(Saved entries)
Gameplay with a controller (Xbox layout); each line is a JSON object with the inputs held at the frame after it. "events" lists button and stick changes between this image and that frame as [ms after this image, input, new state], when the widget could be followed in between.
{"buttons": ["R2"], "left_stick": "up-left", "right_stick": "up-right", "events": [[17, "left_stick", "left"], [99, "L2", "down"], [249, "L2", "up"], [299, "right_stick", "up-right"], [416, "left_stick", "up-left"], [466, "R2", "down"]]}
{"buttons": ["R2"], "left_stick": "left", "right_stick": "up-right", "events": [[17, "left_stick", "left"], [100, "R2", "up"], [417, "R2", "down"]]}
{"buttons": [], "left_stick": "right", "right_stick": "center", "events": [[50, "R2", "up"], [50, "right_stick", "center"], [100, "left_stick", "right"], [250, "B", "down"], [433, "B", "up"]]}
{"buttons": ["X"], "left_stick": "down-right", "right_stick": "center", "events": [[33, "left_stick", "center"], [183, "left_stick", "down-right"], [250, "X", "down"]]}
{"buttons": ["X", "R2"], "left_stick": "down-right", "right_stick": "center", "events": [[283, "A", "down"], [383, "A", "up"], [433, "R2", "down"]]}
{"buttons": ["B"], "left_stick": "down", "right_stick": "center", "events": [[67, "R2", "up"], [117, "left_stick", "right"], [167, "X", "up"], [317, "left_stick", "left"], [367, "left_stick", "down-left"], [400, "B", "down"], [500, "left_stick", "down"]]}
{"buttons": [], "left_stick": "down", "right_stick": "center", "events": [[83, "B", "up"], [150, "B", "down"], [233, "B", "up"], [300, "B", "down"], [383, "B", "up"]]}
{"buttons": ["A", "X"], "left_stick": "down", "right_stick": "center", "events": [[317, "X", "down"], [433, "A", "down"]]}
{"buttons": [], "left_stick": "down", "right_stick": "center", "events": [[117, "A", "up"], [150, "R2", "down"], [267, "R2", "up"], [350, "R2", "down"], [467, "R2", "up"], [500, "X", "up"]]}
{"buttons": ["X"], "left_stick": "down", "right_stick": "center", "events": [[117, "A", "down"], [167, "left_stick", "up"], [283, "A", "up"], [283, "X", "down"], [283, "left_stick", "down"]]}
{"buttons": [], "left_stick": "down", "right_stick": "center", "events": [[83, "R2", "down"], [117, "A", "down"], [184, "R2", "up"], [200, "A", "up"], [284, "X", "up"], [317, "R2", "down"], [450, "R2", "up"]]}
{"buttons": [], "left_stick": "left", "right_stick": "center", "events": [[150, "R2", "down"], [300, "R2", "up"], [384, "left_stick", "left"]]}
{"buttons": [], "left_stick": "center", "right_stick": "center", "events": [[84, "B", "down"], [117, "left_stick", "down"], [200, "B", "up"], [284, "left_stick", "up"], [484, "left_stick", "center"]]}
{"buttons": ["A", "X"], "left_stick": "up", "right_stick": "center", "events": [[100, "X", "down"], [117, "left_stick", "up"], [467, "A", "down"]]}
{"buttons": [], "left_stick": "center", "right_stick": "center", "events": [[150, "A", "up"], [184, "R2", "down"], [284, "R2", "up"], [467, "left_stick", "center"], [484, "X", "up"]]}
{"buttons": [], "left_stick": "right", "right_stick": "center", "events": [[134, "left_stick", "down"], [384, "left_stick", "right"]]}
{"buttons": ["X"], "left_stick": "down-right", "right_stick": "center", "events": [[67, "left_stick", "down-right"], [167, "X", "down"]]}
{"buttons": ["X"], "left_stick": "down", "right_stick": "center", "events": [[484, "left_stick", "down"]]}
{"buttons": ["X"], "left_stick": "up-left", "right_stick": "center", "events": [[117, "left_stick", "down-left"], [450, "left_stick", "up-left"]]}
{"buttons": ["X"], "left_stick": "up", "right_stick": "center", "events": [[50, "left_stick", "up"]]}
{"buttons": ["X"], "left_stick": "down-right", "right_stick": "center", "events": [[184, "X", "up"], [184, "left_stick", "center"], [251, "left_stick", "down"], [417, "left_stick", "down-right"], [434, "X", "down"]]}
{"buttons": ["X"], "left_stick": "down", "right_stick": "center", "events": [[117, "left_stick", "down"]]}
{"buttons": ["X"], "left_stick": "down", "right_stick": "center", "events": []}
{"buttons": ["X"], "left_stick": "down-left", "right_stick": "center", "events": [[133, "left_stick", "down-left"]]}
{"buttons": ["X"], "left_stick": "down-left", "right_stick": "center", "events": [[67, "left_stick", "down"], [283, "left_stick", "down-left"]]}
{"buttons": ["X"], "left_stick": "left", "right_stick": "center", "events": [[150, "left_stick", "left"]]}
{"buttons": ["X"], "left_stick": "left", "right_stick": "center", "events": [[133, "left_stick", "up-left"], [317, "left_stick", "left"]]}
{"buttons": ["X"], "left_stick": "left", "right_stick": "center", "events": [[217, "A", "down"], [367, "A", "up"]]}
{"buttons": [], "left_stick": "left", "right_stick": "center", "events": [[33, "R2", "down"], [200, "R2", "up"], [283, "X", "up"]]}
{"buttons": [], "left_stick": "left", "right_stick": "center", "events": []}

• WORK INSTRUCTIONS
What you return should match the entries above exactly.

• TASK RESULT
Gameplay with a controller (Xbox layout); each line is a JSON object with the inputs held at the frame after it. "events" lists button and stick changes between this image and that frame as [ms after this image, input, new state], when the widget could be followed in between.
{"buttons": ["R2"], "left_stick": "up-left", "right_stick": "up-right", "events": [[17, "left_stick", "left"], [99, "L2", "down"], [249, "L2", "up"], [299, "right_stick", "up-right"], [416, "left_stick", "up-left"], [466, "R2", "down"]]}
{"buttons": ["R2"], "left_stick": "left", "right_stick": "up-right", "events": [[17, "left_stick", "left"], [100, "R2", "up"], [417, "R2", "down"]]}
{"buttons": [], "left_stick": "right", "right_stick": "center", "events": [[50, "R2", "up"], [50, "right_stick", "center"], [100, "left_stick", "right"], [250, "B", "down"], [433, "B", "up"]]}
{"buttons": ["X"], "left_stick": "down-right", "right_stick": "center", "events": [[33, "left_stick", "center"], [183, "left_stick", "down-right"], [250, "X", "down"]]}
{"buttons": ["X", "R2"], "left_stick": "down-right", "right_stick": "center", "events": [[283, "A", "down"], [383, "A", "up"], [433, "R2", "down"]]}
{"buttons": ["B"], "left_stick": "down", "right_stick": "center", "events": [[67, "R2", "up"], [117, "left_stick", "right"], [167, "X", "up"], [317, "left_stick", "left"], [367, "left_stick", "down-left"], [400, "B", "down"], [500, "left_stick", "down"]]}
{"buttons": [], "left_stick": "down", "right_stick": "center", "events": [[83, "B", "up"], [150, "B", "down"], [233, "B", "up"], [300, "B", "down"], [383, "B", "up"]]}
{"buttons": ["A", "X"], "left_stick": "down", "right_stick": "center", "events": [[317, "X", "down"], [433, "A", "down"]]}
{"buttons": [], "left_stick": "down", "right_stick": "center", "events": [[117, "A", "up"], [150, "R2", "down"], [267, "R2", "up"], [350, "R2", "down"], [467, "R2", "up"], [500, "X", "up"]]}
{"buttons": ["X"], "left_stick": "down", "right_stick": "center", "events": [[117, "A", "down"], [167, "left_stick", "up"], [283, "A", "up"], [283, "X", "down"], [283, "left_stick", "down"]]}
{"buttons": [], "left_stick": "down", "right_stick": "center", "events": [[83, "R2", "down"], [117, "A", "down"], [184, "R2", "up"], [200, "A", "up"], [284, "X", "up"], [317, "R2", "down"], [450, "R2", "up"]]}
{"buttons": [], "left_stick": "left", "right_stick": "center", "events": [[150, "R2", "down"], [300, "R2", "up"], [384, "left_stick", "left"]]}
{"buttons": [], "left_stick": "center", "right_stick": "center", "events": [[84, "B", "down"], [117, "left_stick", "down"], [200, "B", "up"], [284, "left_stick", "up"], [484, "left_stick", "center"]]}
{"buttons": ["A", "X"], "left_stick": "up", "right_stick": "center", "events": [[100, "X", "down"], [117, "left_stick", "up"], [467, "A", "down"]]}
{"buttons": [], "left_stick": "center", "right_stick": "center", "events": [[150, "A", "up"], [184, "R2", "down"], [284, "R2", "up"], [467, "left_stick", "center"], [484, "X", "up"]]}
{"buttons": [], "left_stick": "right", "right_stick": "center", "events": [[134, "left_stick", "down"], [384, "left_stick", "right"]]}
{"buttons": ["X"], "left_stick": "down-right", "right_stick": "center", "events": [[67, "left_stick", "down-right"], [167, "X", "down"]]}
{"buttons": ["X"], "left_stick": "down", "right_stick": "center", "events": [[484, "left_stick", "down"]]}
{"buttons": ["X"], "left_stick": "up-left", "right_stick": "center", "events": [[117, "left_stick", "down-left"], [450, "left_stick", "up-left"]]}
{"buttons": ["X"], "left_stick": "up", "right_stick": "center", "events": [[50, "left_stick", "up"]]}
{"buttons": ["X"], "left_stick": "down-right", "right_stick": "center", "events": [[184, "X", "up"], [184, "left_stick", "center"], [251, "left_stick", "down"], [417, "left_stick", "down-right"], [434, "X", "down"]]}
{"buttons": ["X"], "left_stick": "down", "right_stick": "center", "events": [[117, "left_stick", "down"]]}
{"buttons": ["X"], "left_stick": "down", "right_stick": "center", "events": []}
{"buttons": ["X"], "left_stick": "down-left", "right_stick": "center", "events": [[133, "left_stick", "down-left"]]}
{"buttons": ["X"], "left_stick": "down-left", "right_stick": "center", "events": [[67, "left_stick", "down"], [283, "left_stick", "down-left"]]}
{"buttons": ["X"], "left_stick": "left", "right_stick": "center", "events": [[150, "left_stick", "left"]]}
{"buttons": ["X"], "left_stick": "left", "right_stick": "center", "events": [[133, "left_stick", "up-left"], [317, "left_stick", "left"]]}
{"buttons": ["X"], "left_stick": "left", "right_stick": "center", "events": [[217, "A", "down"], [367, "A", "up"]]}
{"buttons": [], "left_stick": "left", "right_stick": "center", "events": [[33, "R2", "down"], [200, "R2", "up"], [283, "X", "up"]]}
{"buttons": [], "left_stick": "left", "right_stick": "center", "events": []}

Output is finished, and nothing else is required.